Christopher Krebs, Homeland Security’s undersecretary for the National Protection and Programs Directorate, said that while Russia stole voter data during the 2016 election, vote tallies were not hacked.

secure election (WhiteDragon/Shutterstock.com)
 

The U.S. election system may be under attack, but Christopher Krebs argues that democracy's defenses are resilient.

Krebs, the Department of Homeland Security's undersecretary for the National Protection and Programs Directorate, stressed during a July 20 Washington Post cyber event that individuals' voting rights were safe despite persistent cybersecurity threats to election infrastructure.

"The way the system by law -- not just the technical system but the broader election system is constructed -- is that if you, anyone in this room or watching online, shows up to vote and something is wrong with your registration, either you're not in the system or you're clearly not a woman and this says you are, you have the right by law to request a provisional ballot," he said.

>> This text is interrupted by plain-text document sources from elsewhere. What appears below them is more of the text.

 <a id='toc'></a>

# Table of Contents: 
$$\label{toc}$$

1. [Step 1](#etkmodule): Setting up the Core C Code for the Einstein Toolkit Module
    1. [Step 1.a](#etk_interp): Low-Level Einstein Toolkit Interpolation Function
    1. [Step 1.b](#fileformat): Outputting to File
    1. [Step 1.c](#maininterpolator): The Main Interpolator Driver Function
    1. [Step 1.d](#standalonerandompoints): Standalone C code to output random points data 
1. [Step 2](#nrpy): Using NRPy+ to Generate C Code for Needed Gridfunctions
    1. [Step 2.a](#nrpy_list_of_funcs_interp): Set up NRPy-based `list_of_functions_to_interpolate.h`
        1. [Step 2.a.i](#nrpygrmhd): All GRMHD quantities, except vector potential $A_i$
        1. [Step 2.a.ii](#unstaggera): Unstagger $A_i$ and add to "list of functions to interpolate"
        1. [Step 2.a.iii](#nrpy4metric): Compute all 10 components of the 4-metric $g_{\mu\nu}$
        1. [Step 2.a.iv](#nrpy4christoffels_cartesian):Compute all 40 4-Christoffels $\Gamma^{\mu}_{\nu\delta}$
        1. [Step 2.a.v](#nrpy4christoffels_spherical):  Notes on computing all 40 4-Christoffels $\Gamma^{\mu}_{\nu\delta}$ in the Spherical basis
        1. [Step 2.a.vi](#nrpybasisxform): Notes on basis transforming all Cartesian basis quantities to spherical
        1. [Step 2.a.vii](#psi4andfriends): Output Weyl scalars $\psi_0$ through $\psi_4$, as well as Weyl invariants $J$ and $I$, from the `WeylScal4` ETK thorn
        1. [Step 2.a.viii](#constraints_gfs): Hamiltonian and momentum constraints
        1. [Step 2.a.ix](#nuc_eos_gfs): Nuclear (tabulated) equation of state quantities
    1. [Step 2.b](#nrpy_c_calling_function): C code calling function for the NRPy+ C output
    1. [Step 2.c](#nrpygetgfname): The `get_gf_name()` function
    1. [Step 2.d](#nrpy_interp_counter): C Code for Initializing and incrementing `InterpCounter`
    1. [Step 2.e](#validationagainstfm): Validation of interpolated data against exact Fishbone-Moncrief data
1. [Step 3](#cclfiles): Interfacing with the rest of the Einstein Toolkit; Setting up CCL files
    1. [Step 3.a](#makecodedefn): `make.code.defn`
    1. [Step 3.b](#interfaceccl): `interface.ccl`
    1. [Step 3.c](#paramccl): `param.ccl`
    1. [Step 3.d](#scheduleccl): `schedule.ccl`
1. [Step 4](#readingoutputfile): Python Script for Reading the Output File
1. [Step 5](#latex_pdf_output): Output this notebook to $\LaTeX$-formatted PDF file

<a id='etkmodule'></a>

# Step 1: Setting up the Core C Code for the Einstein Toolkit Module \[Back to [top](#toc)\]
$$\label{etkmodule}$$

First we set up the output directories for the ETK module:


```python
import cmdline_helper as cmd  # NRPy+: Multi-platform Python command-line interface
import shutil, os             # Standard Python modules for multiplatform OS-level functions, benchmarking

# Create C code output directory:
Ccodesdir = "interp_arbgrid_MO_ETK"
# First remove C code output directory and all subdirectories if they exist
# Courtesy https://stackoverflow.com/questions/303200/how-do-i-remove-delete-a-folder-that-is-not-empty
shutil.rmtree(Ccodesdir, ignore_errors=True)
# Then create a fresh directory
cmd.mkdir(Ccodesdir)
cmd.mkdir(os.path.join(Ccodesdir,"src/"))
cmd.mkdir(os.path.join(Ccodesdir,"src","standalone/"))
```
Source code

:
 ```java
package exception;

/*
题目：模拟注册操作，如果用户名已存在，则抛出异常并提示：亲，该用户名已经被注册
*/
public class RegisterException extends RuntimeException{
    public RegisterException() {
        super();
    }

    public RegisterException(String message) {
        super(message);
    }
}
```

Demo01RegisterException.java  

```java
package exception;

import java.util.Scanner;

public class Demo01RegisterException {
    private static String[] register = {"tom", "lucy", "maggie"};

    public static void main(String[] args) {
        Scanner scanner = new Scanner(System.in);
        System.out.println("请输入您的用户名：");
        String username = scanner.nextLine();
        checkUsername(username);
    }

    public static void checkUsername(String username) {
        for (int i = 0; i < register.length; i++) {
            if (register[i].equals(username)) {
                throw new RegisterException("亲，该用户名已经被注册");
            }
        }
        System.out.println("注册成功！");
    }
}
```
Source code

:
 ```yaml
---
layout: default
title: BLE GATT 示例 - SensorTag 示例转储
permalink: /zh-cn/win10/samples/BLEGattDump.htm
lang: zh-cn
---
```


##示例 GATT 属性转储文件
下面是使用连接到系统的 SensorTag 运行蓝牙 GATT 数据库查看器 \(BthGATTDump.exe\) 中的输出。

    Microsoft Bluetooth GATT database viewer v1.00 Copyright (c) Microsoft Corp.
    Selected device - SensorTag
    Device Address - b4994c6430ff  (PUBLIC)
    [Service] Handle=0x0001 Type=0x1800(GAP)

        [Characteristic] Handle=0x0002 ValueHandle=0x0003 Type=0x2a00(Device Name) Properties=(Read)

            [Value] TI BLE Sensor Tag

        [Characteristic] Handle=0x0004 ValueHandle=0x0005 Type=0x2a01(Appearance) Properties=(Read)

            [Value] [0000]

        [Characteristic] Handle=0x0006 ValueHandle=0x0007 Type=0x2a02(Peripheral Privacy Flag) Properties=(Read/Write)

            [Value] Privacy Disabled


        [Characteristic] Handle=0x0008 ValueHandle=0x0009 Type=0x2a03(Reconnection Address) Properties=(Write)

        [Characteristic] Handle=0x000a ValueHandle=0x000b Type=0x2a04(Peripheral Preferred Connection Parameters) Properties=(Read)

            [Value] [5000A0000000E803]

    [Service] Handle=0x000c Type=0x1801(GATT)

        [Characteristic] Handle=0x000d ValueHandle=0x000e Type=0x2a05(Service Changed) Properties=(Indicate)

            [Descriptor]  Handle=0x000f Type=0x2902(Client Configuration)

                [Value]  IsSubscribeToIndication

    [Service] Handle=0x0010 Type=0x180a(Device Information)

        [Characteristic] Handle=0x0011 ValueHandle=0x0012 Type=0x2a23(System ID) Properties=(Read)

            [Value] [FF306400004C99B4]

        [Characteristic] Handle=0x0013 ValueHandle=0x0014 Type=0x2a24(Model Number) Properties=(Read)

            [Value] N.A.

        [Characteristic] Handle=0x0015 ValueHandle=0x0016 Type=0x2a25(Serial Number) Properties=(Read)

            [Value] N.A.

"It can take a little bit of time, it can be disruptive on election day and can cause a little bit of concern, but this happens already without Russians getting involved."

The 2018 midterm elections do remain a target. Krebs told senators during a July 11 hearing of the House Homeland Security Committee that while the elections remain a potential target for Russian disinformation campaigns, there's no evidence that activity has reached 2016 levels.

"What we're saying is we haven't seen a campaign on the scale of 2016 of concerted attacks against the election infrastructure, concerted attacks against these campaigns," Krebs said -- the latter point referring to a senior Microsoft executive's July 19 assertion that three 2018 candidates' campaigns were being targeted by phishing campaigns similar to those seen in 2016. (Krebs said DHS and the FBI are working with Microsoft to share information and "shore up defenses.")

The biggest issue, Krebs said, is lack of cooperation between the private sector and state and federal governments, which has prompted development of a new risk management initiative.

DHS is preparing to launch an initiative that will have "integrated cross sector government-industry collaboration in the cybersecurity, critical infrastructure protection space," and include the Treasury and Energy Departments as well as other sector-specific agencies, he said. Together they will create "a coordination capability" that combines and supports cybersecurity and industrial control system expertise.

"No company out there, no state out there is going to work on this challenge by themselves, we have to work together," Krebs said. "We're pushing a collective security model where we work together to manage risk."